Consequently, key money managers have jumped into Expedia Group Inc (NASDAQ:EXPE) headfirst. Alkeon Capital Management, managed by Panayotis Takis Sparaggis, created the most valuable position in Expedia Group Inc (NASDAQ:EXPE). Alkeon Capital Management had $382.1 million invested in the company at the end of the quarter. Steve Cohen’s Point72 Asset Management also initiated a $134.2 million position during the quarter. The other funds with brand new EXPE positions are Doug Silverman and Alexander Klabin’s Senator Investment Group, John Khoury’s Long Pond Capital, and John Hurley’s Cavalry Asset Management.
Let’s go over hedge fund activity in other stocks similar to Expedia Group Inc (NASDAQ:EXPE). These stocks are Carnival Corporation & plc (NYSE:CUK), Maxim Integrated Products Inc. (NASDAQ:MXIM), DraftKings Inc. (NASDAQ:DKNG), Arthur J. Gallagher & Co. (NYSE:AJG), Nasdaq, Inc. (NASDAQ:NDAQ), The Clorox Company (NYSE:CLX), and AmerisourceBergen Corporation (NYSE:ABC). This group of stocks’ market caps resemble EXPE’s market cap.
Ticker | No of HFs with positions | Total Value of HF Positions (x1000) | Change in HF Position |
---|---|---|---|
CUK | 4 | 105412 | -3 |
MXIM | 55 | 3238393 | 1 |
DKNG | 43 | 966256 | -5 |
AJG | 24 | 283959 | 0 |
NDAQ | 22 | 236137 | -5 |
CLX | 38 | 1195544 | -1 |
ABC | 43 | 1177164 | -4 |
Average | 32.7 | 1028981 | -2.4 |
View table here if you experience formatting issues.

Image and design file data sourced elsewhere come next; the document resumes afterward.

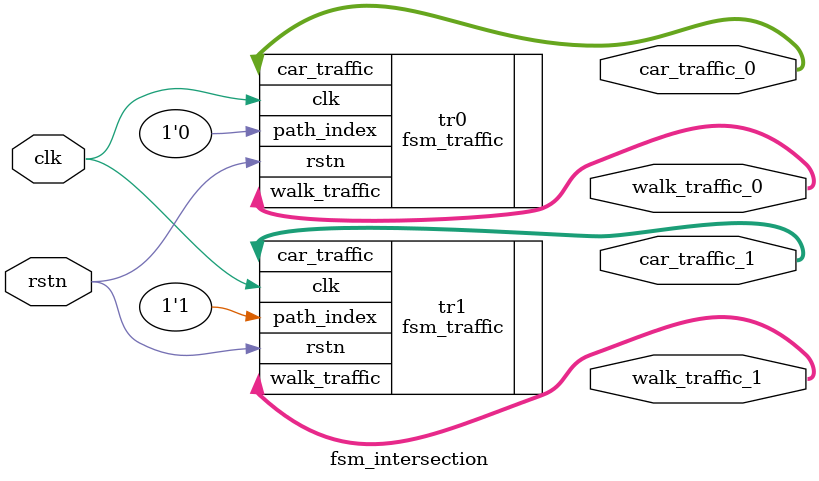
<source format=v>
`timescale 1ns / 1ps

module fsm_intersection(
    input clk, rstn,
    output [3:0] car_traffic_0,
    output [1:0] walk_traffic_0,
    output [3:0] car_traffic_1,
    output [1:0] walk_traffic_1
);

    fsm_traffic tr0(
        .clk(clk),
        .rstn(rstn),
        .path_index(1'd0),
        .car_traffic(car_traffic_0),
        .walk_traffic(walk_traffic_0)
    );

    fsm_traffic tr1(
        .clk(clk),
        .rstn(rstn),
        .path_index(1'd1),
        .car_traffic(car_traffic_1),
        .walk_traffic(walk_traffic_1)
    );

endmodule

</source>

As you can see these stocks had an average of 32.7 hedge funds with bullish positions and the average amount invested in these stocks was $1029 million. That figure was $6157 million in EXPE’s case. Maxim Integrated Products Inc. (NASDAQ:MXIM) is the most popular stock in this table. On the other hand Carnival Corporation & plc (NYSE:CUK) is the least popular one with only 4 bullish hedge fund positions. Compared to these stocks Expedia Group Inc (NASDAQ:EXPE) is more popular among hedge funds. Our overall hedge fund sentiment score for EXPE is 90. Stocks with higher number of hedge fund positions relative to other stocks as well as relative to their historical range receive a higher sentiment score. Our calculations showed that top 5 most popular stocks among hedge funds returned 95.8% in 2019 and 2020, and outperformed the S&P 500 ETF (SPY) by 40 percentage points. These stocks gained 17.2% in 2021 through June 11th and still beat the market by 3.3 percentage points. Unfortunately EXPE wasn’t nearly as popular as these 5 stocks and hedge funds that were betting on EXPE were disappointed as the stock returned 0.5% since the end of the first quarter (through 6/11) and underperformed the market. If you are interested in investing in large cap stocks with huge upside potential, you should check out the top 5 most popular stocks among hedge funds as most of these stocks already outperformed the market since 2019.